The underfill material is made to flow under the chip until it emerges on the opposite side. The capillary effect ensures that the narrow gap is completely filled and bubbles or cavities are avoided. The adhesive then has to harden at medium temperatures of around 100 °C. In addition to high precision, this process also requires very high levels of purity.

As semiconductor chips are usually coated with aluminum (more recently, copper has also been used due to its better conductivity) and aluminum is difficult to solder, the application of the solder balls (the 'bumping') has to be prepared using a complex, multi-stage coating process (UBM = Under Bump Metallization).
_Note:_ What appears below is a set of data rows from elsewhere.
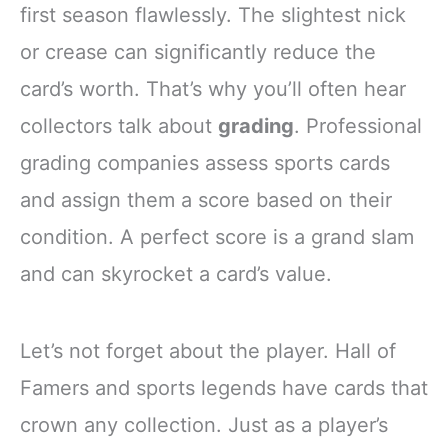
first season flawlessly. The slightest nick
or crease can significantly reduce the
card’s worth. That’s why you’ll often hear
collectors talk about
grading
. Professional
grading companies assess sports cards
and assign them a score based on their
condition. A perfect score is a grand slam
and can skyrocket a card’s value.
Let’s not forget about the player. Hall of
Famers and sports legends have cards that
crown any collection. Just as a player’s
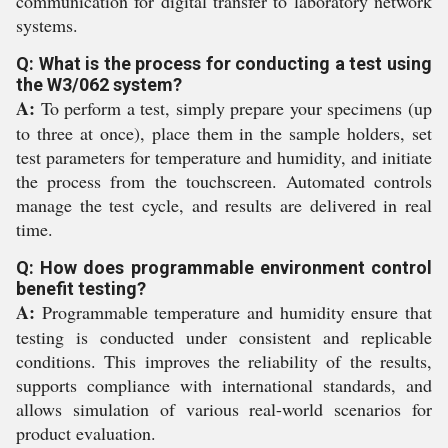
communication for digital transfer to laboratory network
systems.
Q: What is the process for conducting a test using
the W3/062 system?
A:
To perform a test, simply prepare your specimens (up
to three at once), place them in the sample holders, set
test parameters for temperature and humidity, and initiate
the process from the touchscreen. Automated controls
manage the test cycle, and results are delivered in real
time.
Q: How does programmable environment control
benefit testing?
A:
Programmable temperature and humidity ensure that
testing is conducted under consistent and replicable
conditions. This improves the reliability of the results,
supports compliance with international standards, and
allows simulation of various real-world scenarios for
product evaluation.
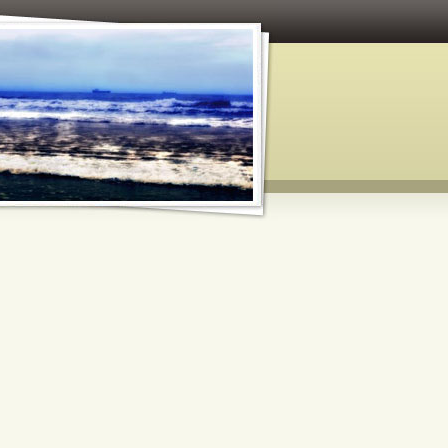
 and Paper Crafts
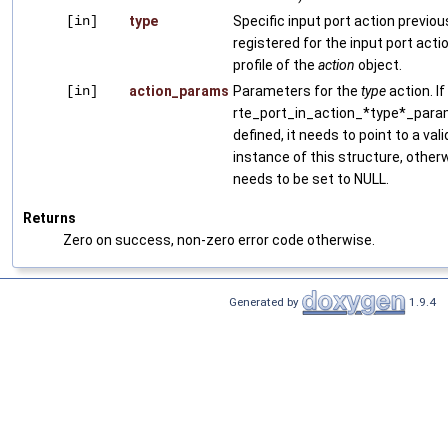
[in]
type
Specific input port action previou
registered for the input port acti
profile of the
action
object.
[in]
action_params
Parameters for the
type
action. If
rte_port_in_action_*type*_para
defined, it needs to point to a vali
instance of this structure, otherw
needs to be set to NULL.
Returns
Zero on success, non-zero error code otherwise.
Generated by
1.9.4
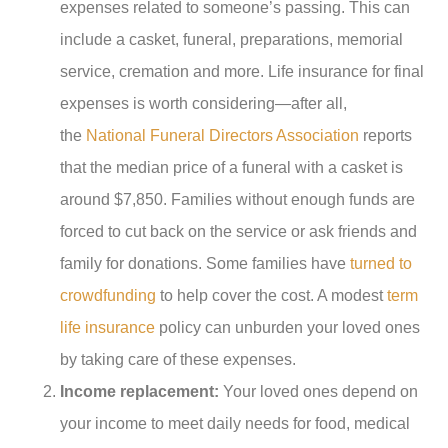
expenses related to someone’s passing. This can
include a casket, funeral, preparations, memorial
service, cremation and more. Life insurance for final
expenses is worth considering—after all,
the
National Funeral Directors Association
reports
that the median price of a funeral with a casket is
around $7,850. Families without enough funds are
forced to cut back on the service or ask friends and
family for donations. Some families have
turned to
crowdfunding
to help cover the cost. A modest
term
life insurance
policy can unburden your loved ones
by taking care of these expenses.
Income replacement:
Your loved ones depend on
your income to meet daily needs for food, medical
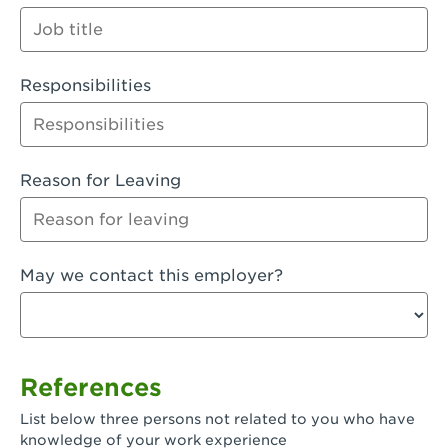
Orange
Palmdale, CA - Palmdale
Responsibilities
Palmdale, CA - Palmdale-East Avenue
Panorama City, CA - Panorama City
Paramount, CA - Paramount Blvd
Reason for Leaving
Pasadena, CA - Pasadena Lake Avenue
Pasadena, CA - Pasadena - Sierra Madre
May we contact this employer?
Villa Ave.
Perris, CA - Perris Market Place
Petaluma, CA - Petaluma
References
Pico Rivera, CA - Pico Rivera
List below three persons not related to you who have
Pixley, CA - Pixley
knowledge of your work experience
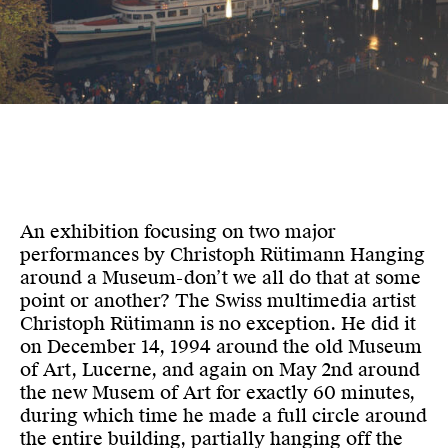
An exhibition focusing on two major
performances by Christoph Rütimann Hanging
around a Museum-don’t we all do that at some
point or another? The Swiss multimedia artist
Christoph Rütimann is no exception. He did it
on December 14, 1994 around the old Museum
of Art, Lucerne, and again on May 2nd around
the new Musem of Art for exactly 60 minutes,
during which time he made a full circle around
the entire building, partially hanging off the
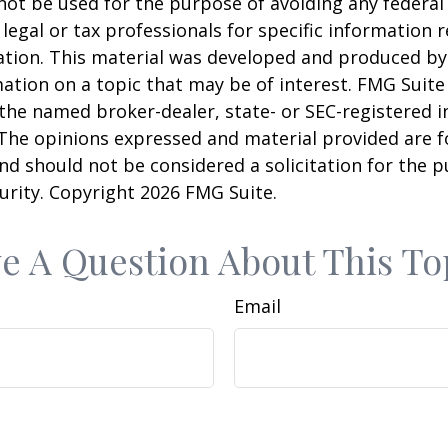
 not be used for the purpose of avoiding any federal 
 legal or tax professionals for specific information 
uation. This material was developed and produced b
ation on a topic that may be of interest. FMG Suite 
h the named broker-dealer, state- or SEC-registered
 The opinions expressed and material provided are f
nd should not be considered a solicitation for the 
curity. Copyright
2026 FMG Suite.
e A Question About This To
Email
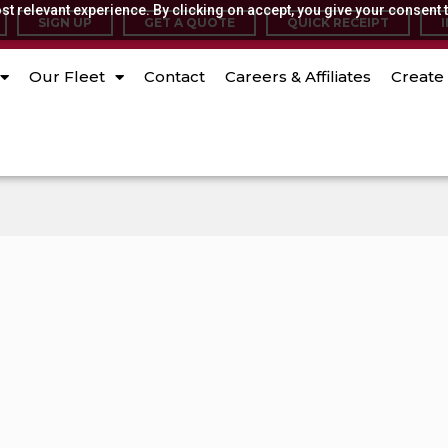
t relevant experience. By clicking on accept, you give your consent t
SIGN UP
GET A QUOTE
QUICK RECEIPT
Our Fleet
Contact
Careers & Affiliates
Create 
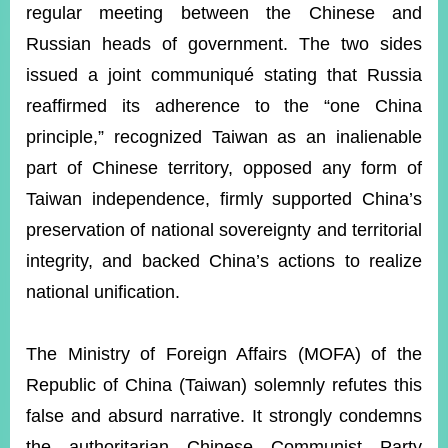
ROOM
regular meeting between the Chinese and
Russian heads of government. The two sides
POLICIES
&
issued a joint communiqué stating that Russia
ISSUES
reaffirmed its adherence to the “one China
EMBASSIES
principle,” recognized Taiwan as an inalienable
&
MISSIONS
part of Chinese territory, opposed any form of
Taiwan independence, firmly supported China’s
GOVERNMENT
INFORMATION
preservation of national sovereignty and territorial
integrity, and backed China’s actions to realize
ONLINE
SERVICE
national unification.
RELATED
WEBSITES
The Ministry of Foreign Affairs (MOFA) of the
Republic of China (Taiwan) solemnly refutes this
false and absurd narrative. It strongly condemns
Minister's
Fan
LINE
Mailbox
Page
the authoritarian Chinese Communist Party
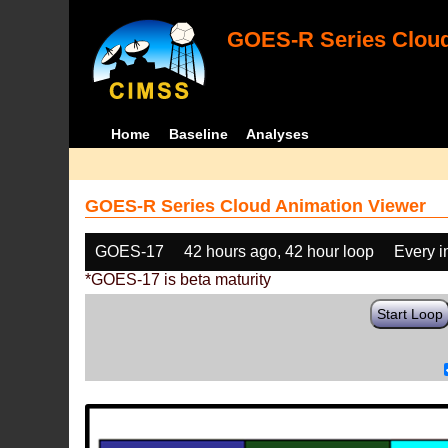
GOES-R Series Cloud
Home
Baseline
Analyses
GOES-R Series Cloud Animation Viewer
GOES-17
42 hours ago, 42 hour loop
Every 
*GOES-17 is beta maturity
Start Loop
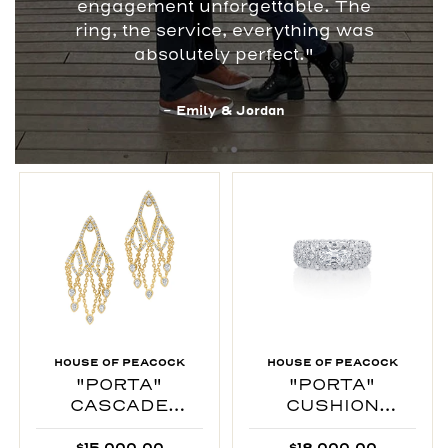
engagement unforgettable. The
ring, the service, everything was
absolutely perfect."
- Emily & Jordan
HOUSE OF PEACOCK
HOUSE OF PEACOCK
"PORTA"
"PORTA"
CASCADE
CUSHION
EARRINGS
INTERTWINED
$15,000.00
$18,000.00
RING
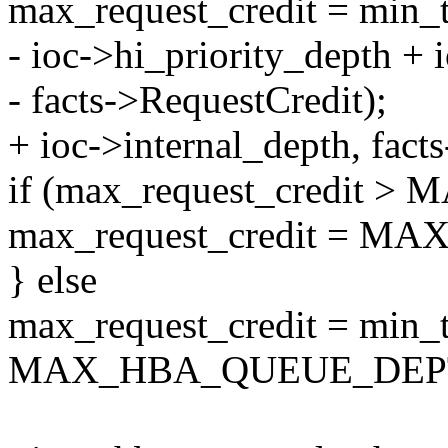
max_request_credit = min_
- ioc->hi_priority_depth + 
- facts->RequestCredit);
+ ioc->internal_depth, fact
if (max_request_credi
max_request_credit = 
} else
max_request_credit = min_t
MAX_HBA_QUEUE_DEP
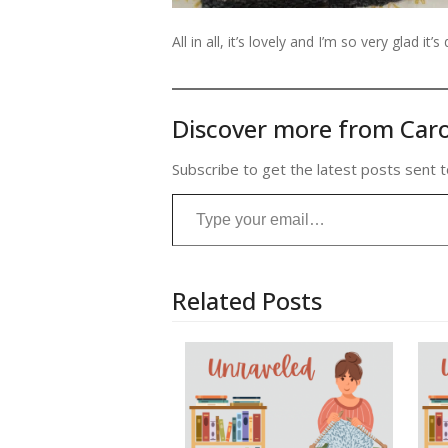
All in all, it’s lovely and I’m so very glad it’s
Discover more from Caro
Subscribe to get the latest posts sent t
Type your email…
Related Posts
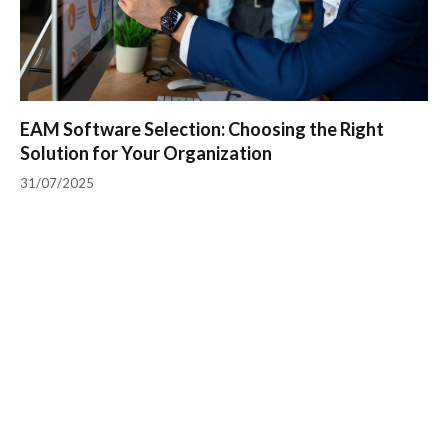
EAM Software Selection: Choosing the Right
Solution for Your Organization
31/07/2025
This process has to be carried out by the chip manufacturer or by highly specialized service providers and is only worthwhile for very large quantities.

Flip chip assembly is used in a variety of applications, including:

• High-performance computing: in high-performance computers and servers, flip chip assembly enables an efficient heat dissipation and a high signal integrity, resulting in improved performance and reliability.
• Telecommunications: In the telecommunications industry, flip chip assembly is used to manufacture radio frequency modules, signal processing units, and wireless communication devices.
• Automotive: In the automotive industry, flip chip assembly is used to manufacture control units, sensors, and camera systems to ensure a reliable performance under extreme conditions.
• Medical: In the medical industry, flip chip assembly is used in the production of implants, diagnostic devices, and medical imaging systems to ensure a precise and reliable functionality.

Flip chip mounting offers a number of advantages over conventional mounting techniques, including:

• Higher packing density: by mounting the chip with the contact surfaces downwards, more connections can be placed onto a smaller area, resulting in a higher packing density and a more compact design.
• Better heat dissipation: Flip chip mounting allows heat to dissipate directly from the back of the chip to the PCB, creating a more efficient cooling for an improved performance.
• Lower signal loss: The shorter connections lengths as well as the direct contact between chip and PCB reduce signal losses and improve signal integrity.
• Higher reliability: Flip chip mounting provides a mechanically robust connection and reduces the sensitivity to vibration and mechanical stress, resulting in a higher reliability and a longer board life.

Flip chip assembly is an innovative and versatile technology that is used in a wide range of applications and offers numerous advantages. Its ability to increase packing density, improve heat dissipation, reduce signal loss, and increase reliability makes it a key technology in electronics manufacturing. Through continuous research and development, flip chip assembly will continue to help improve the performance and reliability of electronic devices and drive innovation in the electronics industry.